_INSTRUCTIONS FOR THE TASK_: Starting at the line that contains "Detect every instance" and continuing through the end of the material, swap "empty list if none" for "empty list when absent", leaving everything else unchanged. Give back only those lines.

(Saved data entries)
=======

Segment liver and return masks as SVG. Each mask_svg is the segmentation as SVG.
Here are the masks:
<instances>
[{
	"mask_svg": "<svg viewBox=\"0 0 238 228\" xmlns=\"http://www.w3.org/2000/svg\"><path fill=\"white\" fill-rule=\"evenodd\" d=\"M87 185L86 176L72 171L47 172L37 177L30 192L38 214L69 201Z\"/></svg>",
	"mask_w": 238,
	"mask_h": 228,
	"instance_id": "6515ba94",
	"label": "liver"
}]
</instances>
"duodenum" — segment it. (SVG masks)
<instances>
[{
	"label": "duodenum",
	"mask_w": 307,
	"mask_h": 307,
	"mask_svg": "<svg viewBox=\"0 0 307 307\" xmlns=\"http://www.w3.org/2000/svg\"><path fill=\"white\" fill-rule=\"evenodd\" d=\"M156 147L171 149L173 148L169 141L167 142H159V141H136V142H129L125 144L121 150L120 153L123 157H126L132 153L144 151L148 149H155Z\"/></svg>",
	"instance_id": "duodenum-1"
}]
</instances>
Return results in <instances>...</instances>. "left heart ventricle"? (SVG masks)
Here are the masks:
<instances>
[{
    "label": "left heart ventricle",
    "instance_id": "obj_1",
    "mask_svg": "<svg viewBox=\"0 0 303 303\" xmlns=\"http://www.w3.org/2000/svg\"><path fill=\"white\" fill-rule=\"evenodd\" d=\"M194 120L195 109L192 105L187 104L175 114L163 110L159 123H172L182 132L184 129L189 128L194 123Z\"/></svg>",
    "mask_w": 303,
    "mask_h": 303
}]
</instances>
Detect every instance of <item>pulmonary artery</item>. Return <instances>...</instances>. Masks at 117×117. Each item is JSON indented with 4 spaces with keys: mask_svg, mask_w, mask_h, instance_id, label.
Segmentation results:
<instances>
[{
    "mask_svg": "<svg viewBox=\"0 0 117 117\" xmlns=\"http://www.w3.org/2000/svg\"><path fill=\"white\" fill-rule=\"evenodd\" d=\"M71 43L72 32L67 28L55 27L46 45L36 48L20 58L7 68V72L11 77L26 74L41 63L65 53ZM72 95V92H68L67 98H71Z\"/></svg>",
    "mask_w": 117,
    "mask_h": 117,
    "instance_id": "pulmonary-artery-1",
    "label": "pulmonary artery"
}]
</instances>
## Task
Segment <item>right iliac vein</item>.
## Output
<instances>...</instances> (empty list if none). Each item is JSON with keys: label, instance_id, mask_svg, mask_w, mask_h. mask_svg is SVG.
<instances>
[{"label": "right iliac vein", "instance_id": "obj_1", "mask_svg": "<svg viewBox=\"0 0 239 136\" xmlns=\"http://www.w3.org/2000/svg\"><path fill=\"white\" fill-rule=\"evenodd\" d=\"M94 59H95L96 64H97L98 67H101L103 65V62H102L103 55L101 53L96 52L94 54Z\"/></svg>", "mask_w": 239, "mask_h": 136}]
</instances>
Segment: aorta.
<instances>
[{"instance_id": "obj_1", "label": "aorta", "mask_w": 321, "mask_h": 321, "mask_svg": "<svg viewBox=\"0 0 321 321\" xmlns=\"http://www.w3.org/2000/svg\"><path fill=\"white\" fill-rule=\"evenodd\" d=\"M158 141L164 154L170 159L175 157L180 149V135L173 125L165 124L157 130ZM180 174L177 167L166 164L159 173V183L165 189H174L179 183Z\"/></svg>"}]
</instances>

=======

_ANSWER BELOW_:
Detect every instance of <item>pulmonary artery</item>. Return <instances>...</instances>. Masks at 117×117. Each item is JSON indented with 4 spaces with keys: mask_svg, mask_w, mask_h, instance_id, label.
Segmentation results:
<instances>
[{
    "mask_svg": "<svg viewBox=\"0 0 117 117\" xmlns=\"http://www.w3.org/2000/svg\"><path fill=\"white\" fill-rule=\"evenodd\" d=\"M71 43L72 32L67 28L55 27L46 45L36 48L20 58L7 68V72L11 77L26 74L41 63L65 53ZM72 95V92H68L67 98H71Z\"/></svg>",
    "mask_w": 117,
    "mask_h": 117,
    "instance_id": "pulmonary-artery-1",
    "label": "pulmonary artery"
}]
</instances>
## Task
Segment <item>right iliac vein</item>.
## Output
<instances>...</instances> (empty list when absent). Each item is JSON with keys: label, instance_id, mask_svg, mask_w, mask_h. mask_svg is SVG.
<instances>
[{"label": "right iliac vein", "instance_id": "obj_1", "mask_svg": "<svg viewBox=\"0 0 239 136\" xmlns=\"http://www.w3.org/2000/svg\"><path fill=\"white\" fill-rule=\"evenodd\" d=\"M94 59H95L96 64H97L98 67H101L103 65V62H102L103 55L101 53L96 52L94 54Z\"/></svg>", "mask_w": 239, "mask_h": 136}]
</instances>
Segment: aorta.
<instances>
[{"instance_id": "obj_1", "label": "aorta", "mask_w": 321, "mask_h": 321, "mask_svg": "<svg viewBox=\"0 0 321 321\" xmlns=\"http://www.w3.org/2000/svg\"><path fill=\"white\" fill-rule=\"evenodd\" d=\"M158 141L164 154L170 159L175 157L180 149V135L173 125L165 124L157 130ZM180 174L177 167L166 164L159 173V183L165 189H174L179 183Z\"/></svg>"}]
</instances>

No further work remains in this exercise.